#### DONNÉES FOURNIES
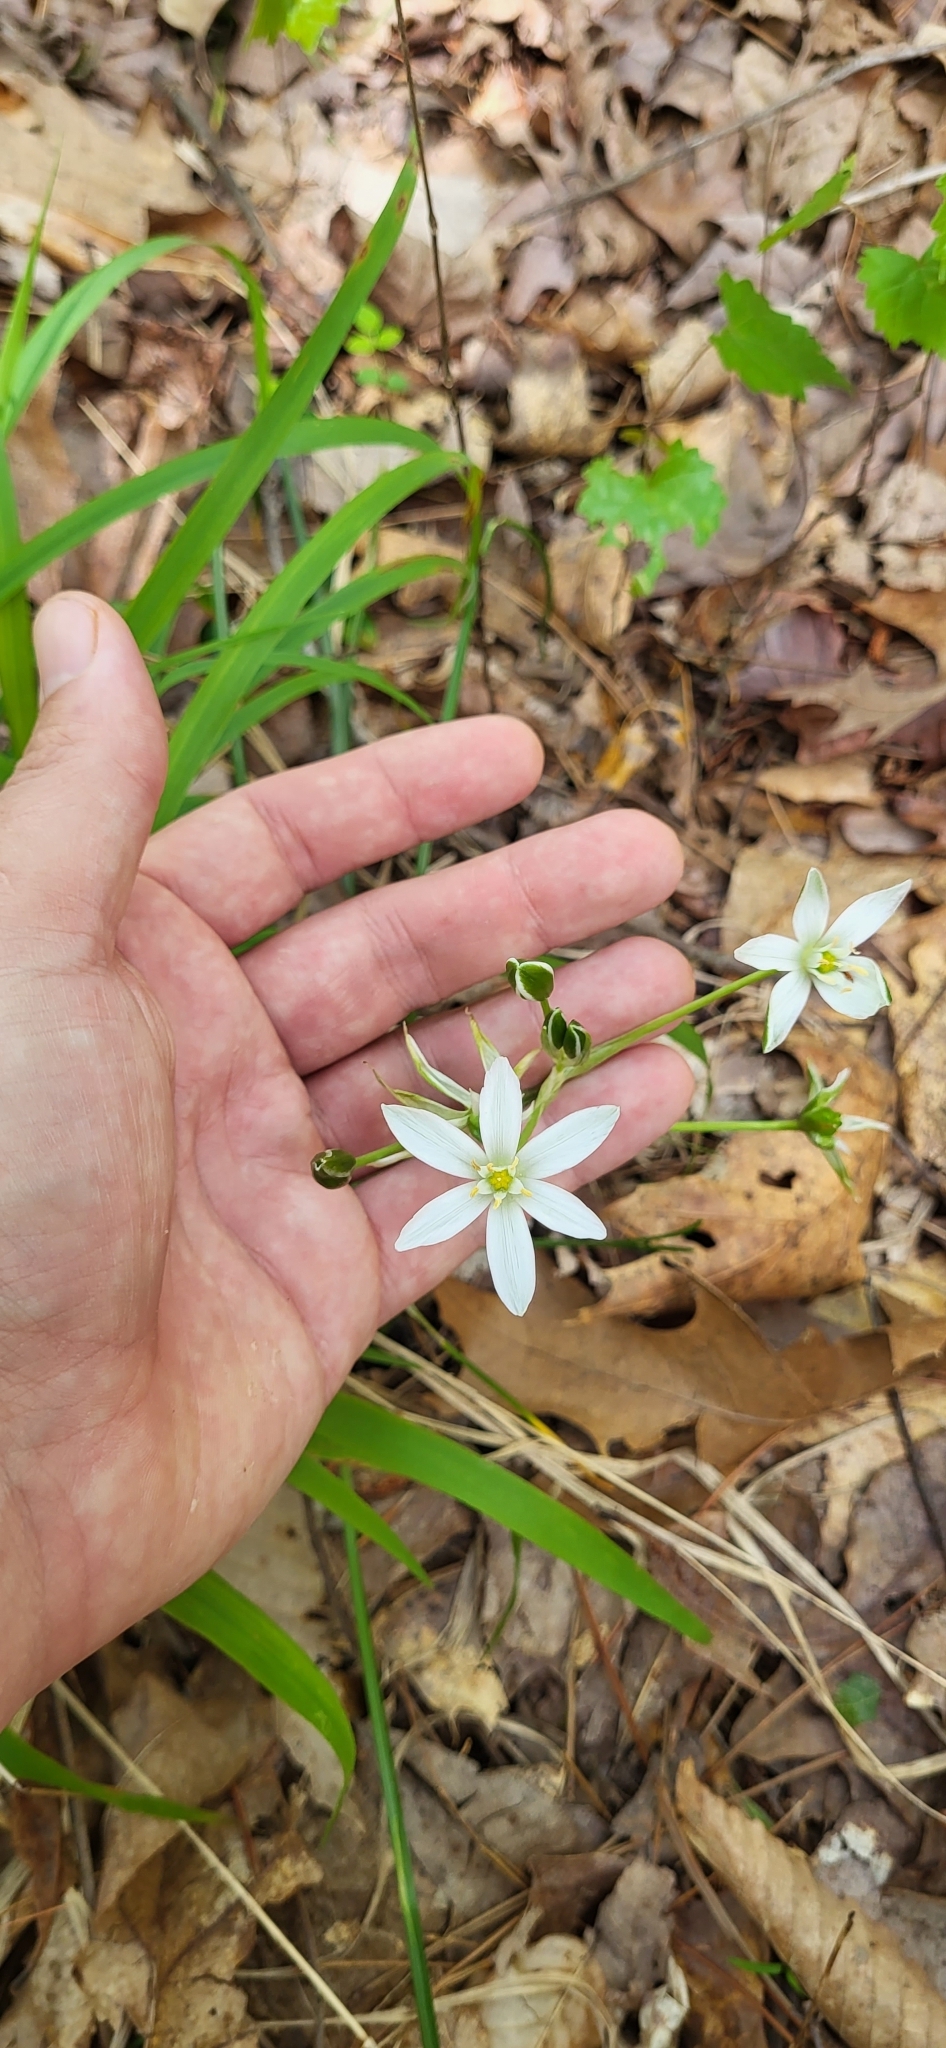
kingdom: Plantae
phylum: Tracheophyta
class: Liliopsida
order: Asparagales
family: Asparagaceae
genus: Ornithogalum
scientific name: Ornithogalum umbellatum
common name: Garden star-of-bethlehem
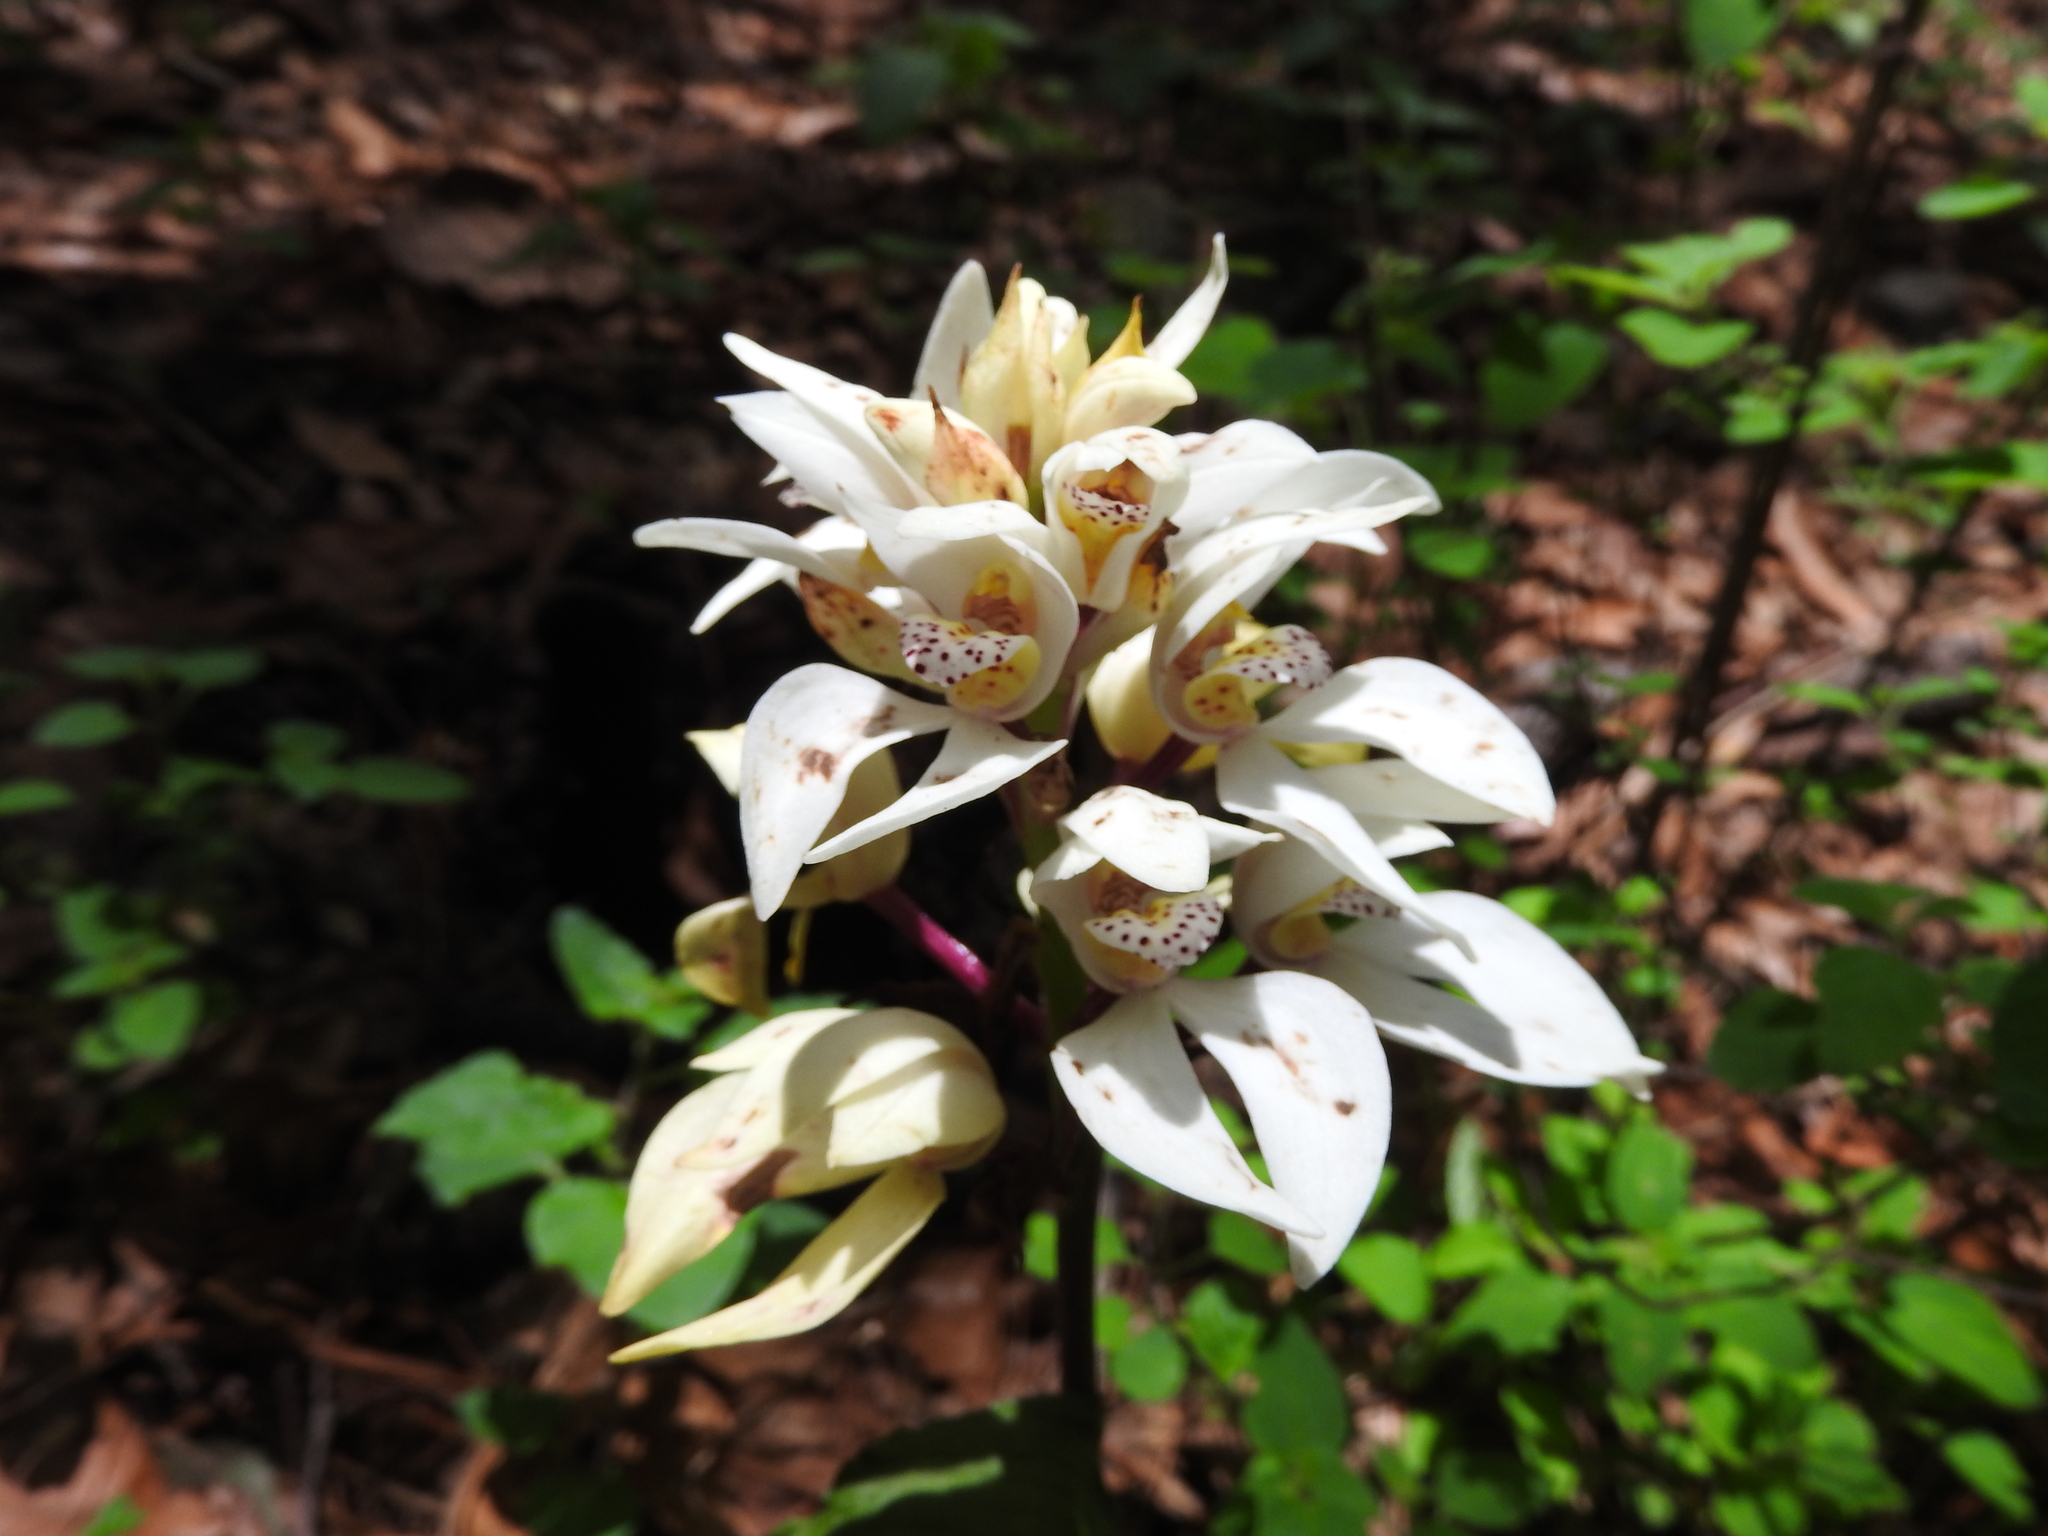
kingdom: Plantae
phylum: Tracheophyta
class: Liliopsida
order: Asparagales
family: Orchidaceae
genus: Govenia
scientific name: Govenia capitata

#### BUT DE L'EXERCICE
Recopiez à l'identique les lignes de tous les enregistrements ci-dessus, en omettant les images.

#### RÉSULTAT OBTENU
kingdom: Plantae
phylum: Tracheophyta
class: Liliopsida
order: Asparagales
family: Asparagaceae
genus: Ornithogalum
scientific name: Ornithogalum umbellatum
common name: Garden star-of-bethlehem
kingdom: Plantae
phylum: Tracheophyta
class: Liliopsida
order: Asparagales
family: Orchidaceae
genus: Govenia
scientific name: Govenia capitata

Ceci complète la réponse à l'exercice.